Sobre a relação com outros carnavais da região, mostrou-se tranquilo. “Marinhais conseguir crescer, todos os parabéns. Há espaço para todos”, afirmou, reforçando que cada terra tem a sua tradição e que o desafio de Samora Correia é “fazer uma coisa de dentro para fora, para que nos visitem, para que nos conheçam”.

O revisteiro partilhou ainda uma visão de futuro mais abrangente para a festa. “Queria um Carnaval em que a terra toda se envolvesse”, disse, imaginando ruas e praças cheias de animação para lá dos momentos do corso. Defendeu também novas abordagens, como um desfile noturno e até, a médio prazo, “um Carnaval de verão”, que permita usufruir da festa com melhores condições climatéricas.
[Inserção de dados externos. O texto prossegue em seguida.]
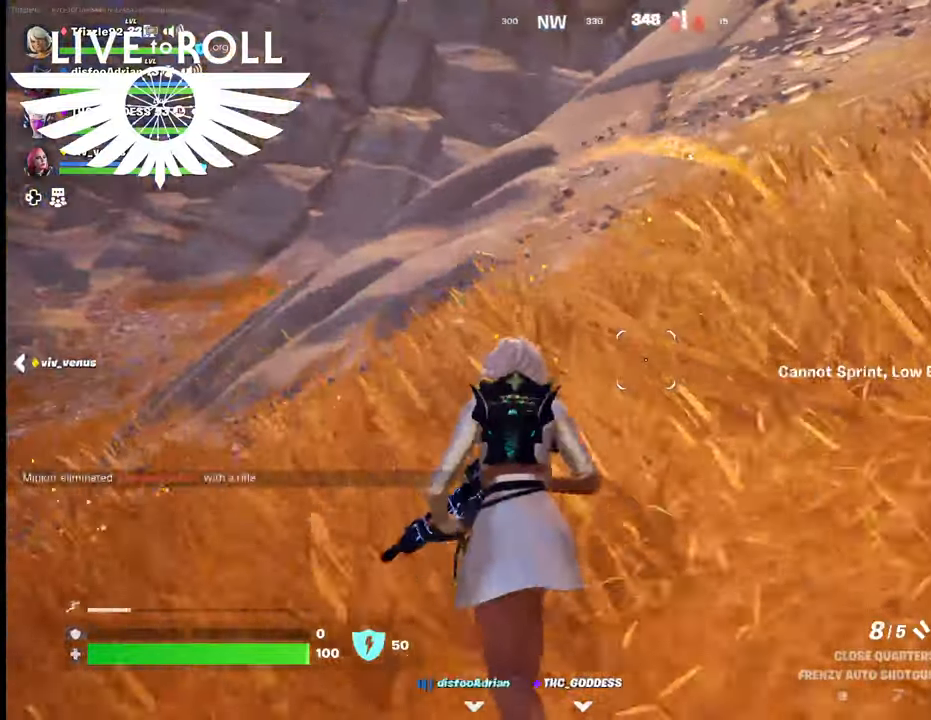
{"buttons": ["L3"], "left_stick": "up", "right_stick": "center", "events": [[234, "L3", "down"], [234, "left_stick", "up"], [367, "right_stick", "center"]]}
Junta reforça orgulho e apoio à organização

Em representação da Junta de Freguesia de Samora Correia, Ruben Vicente deixou uma mensagem de confiança e apoio. “A Junta de Freguesia tem um orgulho enorme no Carnaval de Samora, é a nossa referência também de terra”, afirmou, salientando que a festa “tem vindo a marcar essa diferença a nível de distrito”.

Dirigindo-se à nova direção da ARCAS, reconheceu as exigências do momento. “Vai ser o primeiro teste de força”, disse, garantindo, contudo, que a freguesia estará ao lado da organização. “O que depender de nós da freguesia, estaremos cá para nos apoiar e ajudar.”

Ruben Vicente destacou ainda o papel dos grupos carnavalescos e o ambiente vivido na avenida. “É fantástico ver aquele ambiente na nossa avenida”, referiu, valorizando o envolvimento de muitos participantes locais e também de pessoas de fora que integram os grupos.

Câmara aponta Carnaval como cartão de visita do concelho

A intervenção de Sónia Ferreira, presidente da Câmara Municipal de Benavente, começou com uma nota de solidariedade para com as populações afetadas pelo mau tempo recente e um apelo à prudência. “Os dias que se avizinham não vão ser melhores”, alertou, pedindo que sejam cumpridas “todas as regras de segurança” e as orientações da Proteção Civil.

Sobre o Carnaval, foi clara quanto ao seu peso identitário. “No Ribatejo, quando se fala de Carnaval fala se indiscutivelmente de Samora Correia”, afirmou, lembrando também memórias pessoais ligadas à festa. Para a autarca, o evento “celebra a tradição, a nossa comunidade e as nossas pessoas”.

Reconhecendo que a atual direção da ARCAS iniciou funções há pouco tempo, deixou uma palavra de incentivo. “Uma palavra de ânimo e apreço, de coragem para esta nova direcção”, afirmou, recordando que “um Carnaval prepara se a um ano de antecedência”. Ainda assim, mostrou-se confiante. “Para o ano certamente será um Carnaval ainda melhor.”

Sónia Ferreira colocou o Carnaval entre os maiores eventos do concelho. “Os maiores são sem dúvida o Carnaval de Samora Correia e a Sardinha Assada, a Festa da Amizade em Benavente”, disse, classificando os dois como “grandes cartões de visita” que devem ser promovidos de forma estratégica.

A presidente sublinhou também o impacto económico da festa. “O impacto deste evento é muito importante em termos económicos para todo o concelho, mas nomeadamente para a freguesia de Samora Correia”, afirmou, lembrando que a localidade “vive intensamente estes quatro ou cinco dias”.

Por fim, apontou um desafio demográfico e social. “Devemos também conseguir atrair todos aqueles que nos escolheram para vir morar para cá, para participarem de uma forma mais ativa”, referiu, mostrando abertura a novas ideias, como mais animação de rua e até um eventual Carnaval fora da época tradicional.

A encerrar, deixou uma mensagem que sintetiza o posicionamento do município. “Carnaval no nosso município é em Samora Correia.”